> **Input**:
┌────────
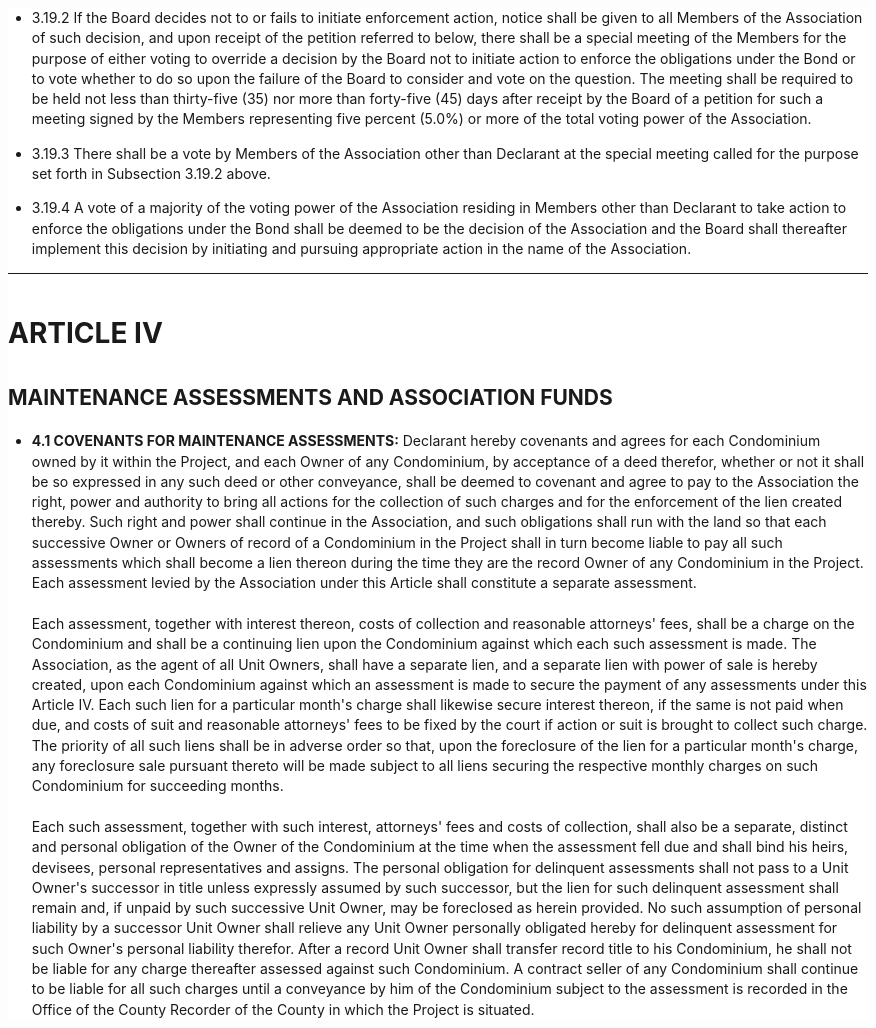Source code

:   - 3.19.2 If the Board decides not to or fails to initiate enforcement action, notice shall be given to all Members of the Association of such decision, and upon receipt of the petition referred to below, there shall be a special meeting of the Members for the purpose of either voting to override a decision by the Board not to initiate action to enforce the obligations under the Bond or to vote whether to do so upon the failure of the Board to consider and vote on the question. The meeting shall be required to be held not less than thirty-five (35) nor more than forty-five (45) days after receipt by the Board of a petition for such a meeting signed by the Members representing five percent (5.0%) or more of the total voting power of the Association.

  - 3.19.3 There shall be a vote by Members of the Association other than Declarant at the special meeting called for the purpose set forth in Subsection 3.19.2 above.

  - 3.19.4 A vote of a majority of the voting power of the Association residing in Members other than Declarant to take action to enforce the obligations under the Bond shall be deemed to be the decision of the Association and the Board shall thereafter implement this decision by initiating and pursuing appropriate action in the name of the Association.

<hr>

# ARTICLE IV
## MAINTENANCE ASSESSMENTS AND ASSOCIATION FUNDS

- **4.1 COVENANTS FOR MAINTENANCE ASSESSMENTS:** Declarant hereby covenants and agrees for each Condominium owned by it within the Project, and each Owner of any Condominium, by acceptance of a deed therefor, whether or not it shall be so expressed in any such deed or other conveyance, shall be deemed to covenant and agree to pay to the Association the right, power and authority to bring all actions for the collection of such charges and for the enforcement of the lien created thereby. Such right and power shall continue in the Association, and such obligations shall run with the land so that each successive Owner or Owners of record of a Condominium in the Project shall in turn become liable to pay all such assessments which shall become a lien thereon during the time they are the record Owner of any Condominium in the Project. Each assessment levied by the Association under this Article shall constitute a separate assessment.\
\
  Each assessment, together with interest thereon, costs of collection and reasonable attorneys' fees, shall be a charge on the Condominium and shall be a continuing lien upon the Condominium against which each such assessment is made. The Association, as the agent of all Unit Owners, shall have a separate lien, and a separate lien with power of sale is hereby created, upon each Condominium against which an assessment is made to secure the payment of any assessments under this Article IV. Each such lien for a particular month's charge shall likewise secure interest thereon, if the same is not paid when due, and costs of suit and reasonable attorneys' fees to be fixed by the court if action or suit is brought to collect such charge. The priority of all such liens shall be in adverse order so that, upon the foreclosure of the lien for a particular month's charge, any foreclosure sale pursuant thereto will be made subject to all liens securing the respective monthly charges on such Condominium for succeeding months.\
\
  Each such assessment, together with such interest, attorneys' fees and costs of collection, shall also be a separate, distinct and personal obligation of the Owner of the Condominium at the time when the assessment fell due and shall bind his heirs, devisees, personal representatives and assigns. The personal obligation for delinquent assessments shall not pass to a Unit Owner's successor in title unless expressly assumed by such successor, but the lien for such delinquent assessment shall remain and, if unpaid by such successive Unit Owner, may be foreclosed as herein provided. No such assumption of personal liability by a successor Unit Owner shall relieve any Unit Owner personally obligated hereby for delinquent assessment for such Owner's personal liability therefor. After a record Unit Owner shall transfer record title to his Condominium, he shall not be liable for any charge thereafter assessed against such Condominium. A contract seller of any Condominium shall continue to be liable for all such charges until a conveyance by him of the Condominium subject to the assessment is recorded in the Office of the County Recorder of the County in which the Project is situated.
└────────
> **What is needed**:
Render every line of the records above as a Markdown table with two columns, Row and Line, numbering the lines and skipping blank ones. Leave the pictures out of the answer.

> **Task output**:
| Row | Line |
|---|---|
| 1 | Source code |
| 2 | :   - 3.19.2 If the Board decides not to or fails to initiate enforcement action, notice shall be given to all Members of the Association of such decision, and upon receipt of the petition referred to below, there shall be a special meeting of the Members for the purpose of either voting to override a decision by the Board not to initiate action to enforce the obligations under the Bond or to vote whether to do so upon the failure of the Board to consider and vote on the question. The meeting shall be required to be held not less than thirty-five (35) nor more than forty-five (45) days after receipt by the Board of a petition for such a meeting signed by the Members representing five percent (5.0%) or more of the total voting power of the Association. |
| 3 |   - 3.19.3 There shall be a vote by Members of the Association other than Declarant at the special meeting called for the purpose set forth in Subsection 3.19.2 above. |
| 4 |   - 3.19.4 A vote of a majority of the voting power of the Association residing in Members other than Declarant to take action to enforce the obligations under the Bond shall be deemed to be the decision of the Association and the Board shall thereafter implement this decision by initiating and pursuing appropriate action in the name of the Association. |
| 5 | <hr> |
| 6 | # ARTICLE IV |
| 7 | ## MAINTENANCE ASSESSMENTS AND ASSOCIATION FUNDS |
| 8 | - **4.1 COVENANTS FOR MAINTENANCE ASSESSMENTS:** Declarant hereby covenants and agrees for each Condominium owned by it within the Project, and each Owner of any Condominium, by acceptance of a deed therefor, whether or not it shall be so expressed in any such deed or other conveyance, shall be deemed to covenant and agree to pay to the Association the right, power and authority to bring all actions for the collection of such charges and for the enforcement of the lien created thereby. Such right and power shall continue in the Association, and such obligations shall run with the land so that each successive Owner or Owners of record of a Condominium in the Project shall in turn become liable to pay all such assessments which shall become a lien thereon during the time they are the record Owner of any Condominium in the Project. Each assessment levied by the Association under this Article shall constitute a separate assessment.\ |
| 9 | \ |
| 10 |   Each assessment, together with interest thereon, costs of collection and reasonable attorneys' fees, shall be a charge on the Condominium and shall be a continuing lien upon the Condominium against which each such assessment is made. The Association, as the agent of all Unit Owners, shall have a separate lien, and a separate lien with power of sale is hereby created, upon each Condominium against which an assessment is made to secure the payment of any assessments under this Article IV. Each such lien for a particular month's charge shall likewise secure interest thereon, if the same is not paid when due, and costs of suit and reasonable attorneys' fees to be fixed by the court if action or suit is brought to collect such charge. The priority of all such liens shall be in adverse order so that, upon the foreclosure of the lien for a particular month's charge, any foreclosure sale pursuant thereto will be made subject to all liens securing the respective monthly charges on such Condominium for succeeding months.\ |
| 11 | \ |
| 12 |   Each such assessment, together with such interest, attorneys' fees and costs of collection, shall also be a separate, distinct and personal obligation of the Owner of the Condominium at the time when the assessment fell due and shall bind his heirs, devisees, personal representatives and assigns. The personal obligation for delinquent assessments shall not pass to a Unit Owner's successor in title unless expressly assumed by such successor, but the lien for such delinquent assessment shall remain and, if unpaid by such successive Unit Owner, may be foreclosed as herein provided. No such assumption of personal liability by a successor Unit Owner shall relieve any Unit Owner personally obligated hereby for delinquent assessment for such Owner's personal liability therefor. After a record Unit Owner shall transfer record title to his Condominium, he shall not be liable for any charge thereafter assessed against such Condominium. A contract seller of any Condominium shall continue to be liable for all such charges until a conveyance by him of the Condominium subject to the assessment is recorded in the Office of the County Recorder of the County in which the Project is situated. |